When Dropbox bought Audiogalaxy late last year, industry observers wondered if the cloud music player startup could turn into a new audio streaming product. But Audiogalaxy was promptly shut down, and the team is rumored to be working on other Dropbox projects.
And so, a largish niche has emerged for apps that stream DRM-free music files for Dropbox users. DropTunes has a well-regarded web player, but mobile is the main use case for most people, and Tunebox has been a standout among the eight or so apps available for iOS. Available since late 2011, it already streams songs automatically instead of requiring you to download files from Dropbox to your phone like most of the others.
The new 2.0 version completes developer Phil Kast‘s* goal of providing an iTunes Match-type service for Dropbox users, in that you can now save files to your device and play them in offline mode. Just tap the icon next to a song or album to save it, and swipe to remove it if you want to free up storage space on your device.

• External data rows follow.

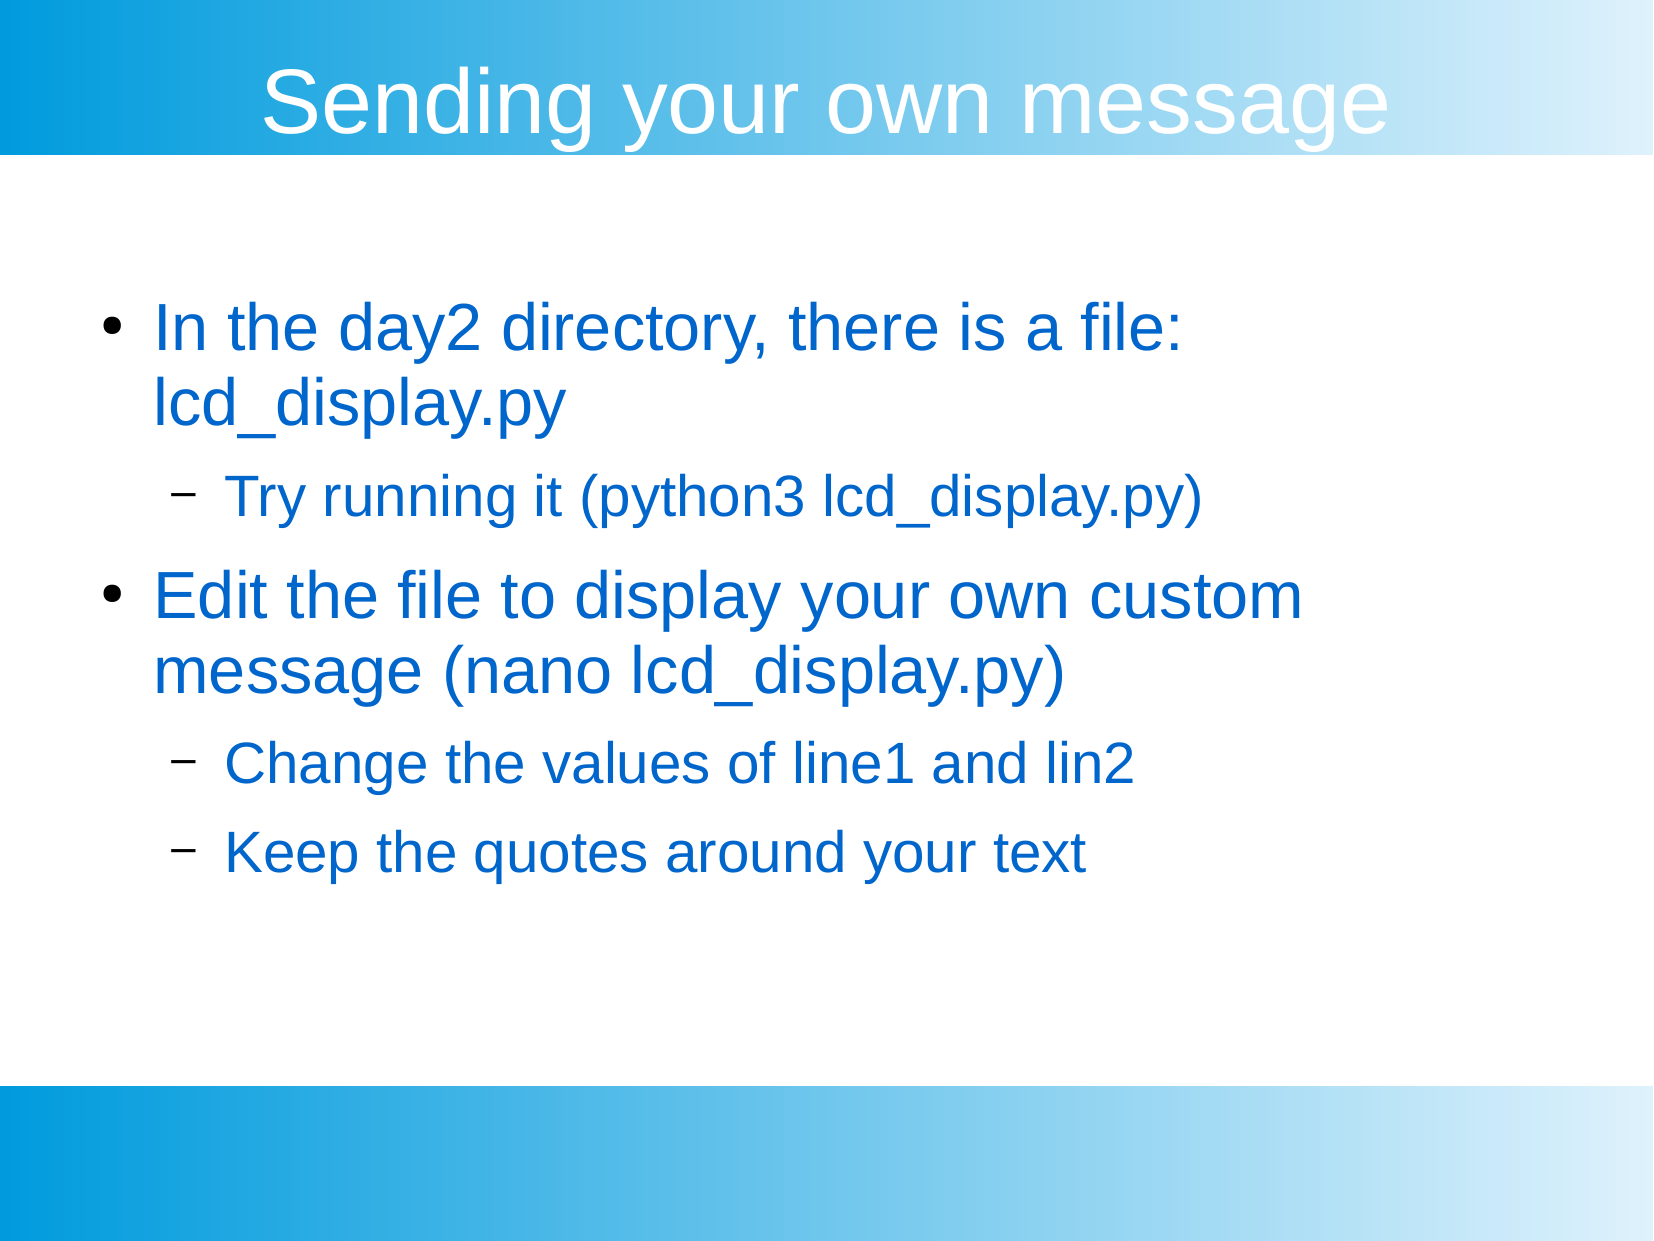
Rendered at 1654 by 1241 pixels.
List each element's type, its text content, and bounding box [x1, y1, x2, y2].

title Sending your own message [82, 49, 1571, 155]
list In the day2 directory, there is a file: lcd_display.py Try running it (python3 lcd_display.py) Edit the file to display your own custom message (nano lcd_display.py) Change the values of line1 and lin2 Keep the quotes around your text [82, 290, 1571, 1010]
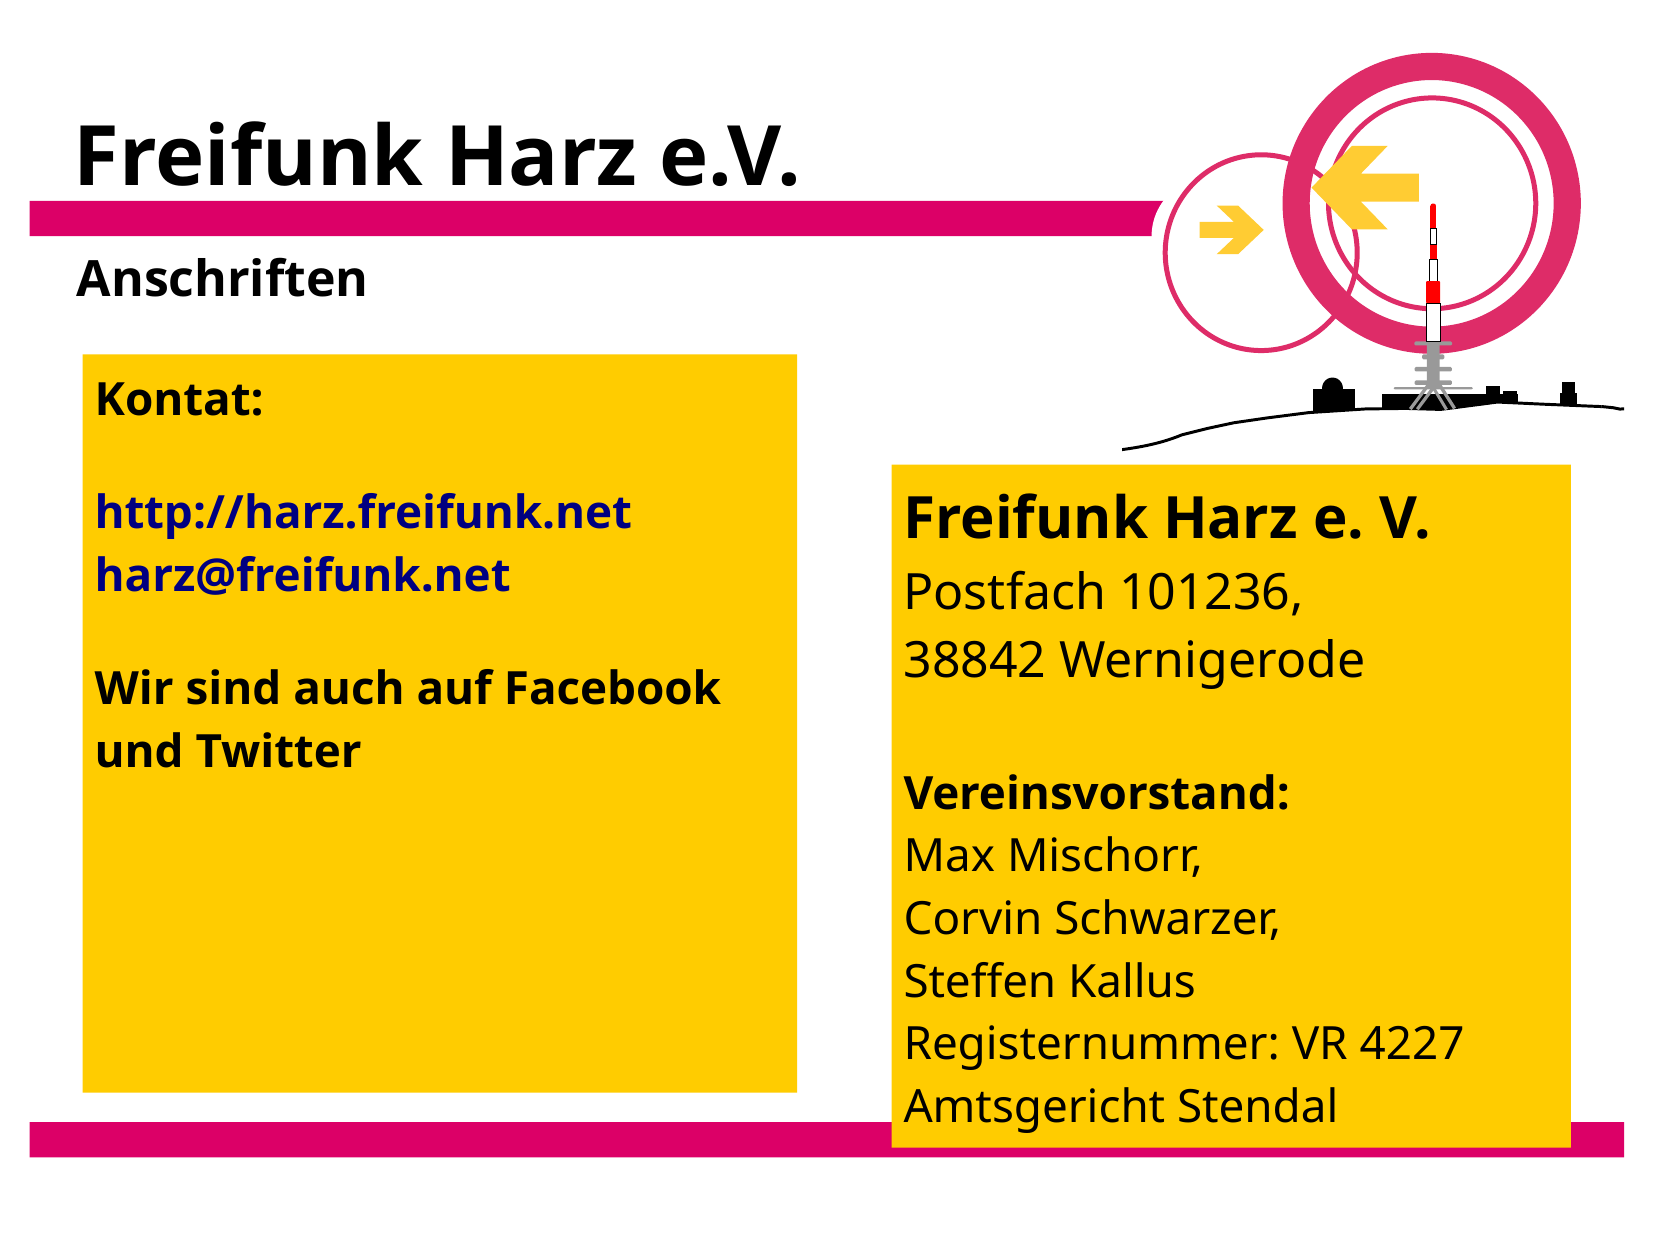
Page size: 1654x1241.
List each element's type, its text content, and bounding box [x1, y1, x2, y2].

text_box Anschriften [76, 218, 697, 337]
subtitle Kontat: http://harz.freifunk.net harz@freifunk.net Wir sind auch auf Facebook und Twitter [82, 354, 798, 1093]
text_box Freifunk Harz e. V. Postfach 101236, 38842 Wernigerode Vereinsvorstand: Max Mischorr, Corvin Schwarzer, Steffen Kallus Registernummer: VR 4227 Amtsgericht Stendal [891, 464, 1571, 1094]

Tunebox had already done a relatively good job of sorting through song metadata in Dropbox to organize files in its interface. But if you had more than a couple thousand songs, it had trouble displaying everything. Now it gets around that by sorting through albums first, allowing you to see your collection even if you have tens of thousands of files you want to listen to (inspired by this Lifehacker fix).
Of course, anyone with a large collection of DRM-free music files on Dropbox could dump them into iTunes, or Amazon or Google music products in order to press play on the go. But these giant tech companies appear to be more focused on streaming and Internet radio based on their recent product releases and what’s hottest with users these days.
They or Dropbox could still decide to focus more on cloud music players for the DRM-free users out there, but for now Dropbox users are looking like a backwater… where apps like Tunebox can get away with charging $4.99 for more features and a better experience.
*Kast is a personal friend but of course I have no financial stake in the app, and in fact spend most of my time on Spotify and Pandora.